** Start of Text to read **
05 February 2016

Estet Industrial

This is a picture taken by James McLellan in Limbang, which he discussed in his recent FASS seminar. (For more details, see here.)

The second line is, of course, in Chinese. But what language is the first line in?

Both the words are English, but the spelling of the first word estet ('estate') is in Malay, and the word order, with the adjective occurring after the noun it modifies, is clearly Malay.

So, what language is it in? There seems to be no easy answer to this question.

18 January 2016

France Soldiers

There has for many years been a contrast between using an adjective premodifier for nationalities ('Spanish troops', 'Chinese territory') and the bare name of the country ('Singapore transport', 'Brunei English'). It seems that, for small countries such as Singapore and Brunei, we prefer the name of the country instead of an adjective ('Singaporean', 'Bruneian'), while for larger countries, we use the adjective ('Spanish' rather than 'Spain').

However, that seems to be undergoing change. Look at this headline from the BBC World page of today:

Note the use of 'France soldiers' rather than 'French soldiers', as I would expect.

I have seen this for football teams in the past ('the France team' rather than 'the French team'); but this usage seems now to be extended to other domains. I have no idea why.

17 January 2016


An authoritative book on English spelling, Upward and Davidson (2011, p. 235) states that 'bamboo' comes from the Malay word bambu. It is a bit ironic, then, that the modern Malay for bamboo is buluh; and my Collins Malay dictionary does not even list bambu.

If Malay already had a perfectly good word for bamboo, why did it adopt a new one? And where did buluh come from?

The WordSense.eu Dictionary suggests that buluh is an indigenous word originating from Proto-Malayic, so I guess there must once have been two terms for bamboo in Malay, though buluh seems to be the most commonly used nowadays.
** End of Text to read **
** Start of Data excerpts **
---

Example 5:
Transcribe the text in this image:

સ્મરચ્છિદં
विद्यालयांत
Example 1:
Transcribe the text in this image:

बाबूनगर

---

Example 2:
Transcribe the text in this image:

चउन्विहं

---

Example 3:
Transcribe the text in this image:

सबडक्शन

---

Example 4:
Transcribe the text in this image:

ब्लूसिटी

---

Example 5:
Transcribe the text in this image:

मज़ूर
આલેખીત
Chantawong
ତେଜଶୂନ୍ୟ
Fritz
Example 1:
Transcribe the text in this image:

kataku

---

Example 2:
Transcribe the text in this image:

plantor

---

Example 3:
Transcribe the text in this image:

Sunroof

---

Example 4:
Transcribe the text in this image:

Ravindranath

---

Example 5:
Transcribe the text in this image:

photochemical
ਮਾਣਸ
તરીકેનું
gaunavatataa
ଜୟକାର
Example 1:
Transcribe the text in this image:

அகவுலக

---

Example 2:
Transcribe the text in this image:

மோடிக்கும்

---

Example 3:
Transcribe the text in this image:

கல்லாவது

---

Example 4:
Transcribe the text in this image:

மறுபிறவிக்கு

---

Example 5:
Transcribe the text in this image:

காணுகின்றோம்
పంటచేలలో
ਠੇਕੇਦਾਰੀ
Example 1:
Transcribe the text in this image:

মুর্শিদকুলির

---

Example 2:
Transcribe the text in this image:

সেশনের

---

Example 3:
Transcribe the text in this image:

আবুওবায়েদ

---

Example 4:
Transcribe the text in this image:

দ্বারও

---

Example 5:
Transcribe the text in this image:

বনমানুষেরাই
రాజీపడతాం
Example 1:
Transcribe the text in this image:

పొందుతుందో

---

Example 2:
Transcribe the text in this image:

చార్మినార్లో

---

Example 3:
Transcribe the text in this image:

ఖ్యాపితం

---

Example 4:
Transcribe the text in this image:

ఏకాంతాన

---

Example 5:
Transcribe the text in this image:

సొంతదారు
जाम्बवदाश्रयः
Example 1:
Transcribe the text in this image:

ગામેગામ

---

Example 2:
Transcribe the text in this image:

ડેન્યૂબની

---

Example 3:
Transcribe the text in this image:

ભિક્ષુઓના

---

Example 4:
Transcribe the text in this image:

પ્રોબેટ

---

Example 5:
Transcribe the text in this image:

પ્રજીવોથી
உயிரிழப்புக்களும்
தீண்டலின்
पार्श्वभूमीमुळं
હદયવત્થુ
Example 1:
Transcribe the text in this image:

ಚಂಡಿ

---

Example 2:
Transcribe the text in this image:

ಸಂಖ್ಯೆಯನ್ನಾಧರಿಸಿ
** End of Data excerpts **
● Requirements
**a)** In the blog posts above, what is the modern Malay word for bamboo?
**b)** According to the blog posts above, why is it hard to say what language the first line of the "Estet Industrial" sign is in? Answer in one to three sentences.

● The replies
**a)** The modern Malay word for bamboo is buluh.

**b)** Both words on that line are English. However, the first word uses the Malay spelling estet for "estate," and the adjective follows the noun it modifies, which is Malay word order.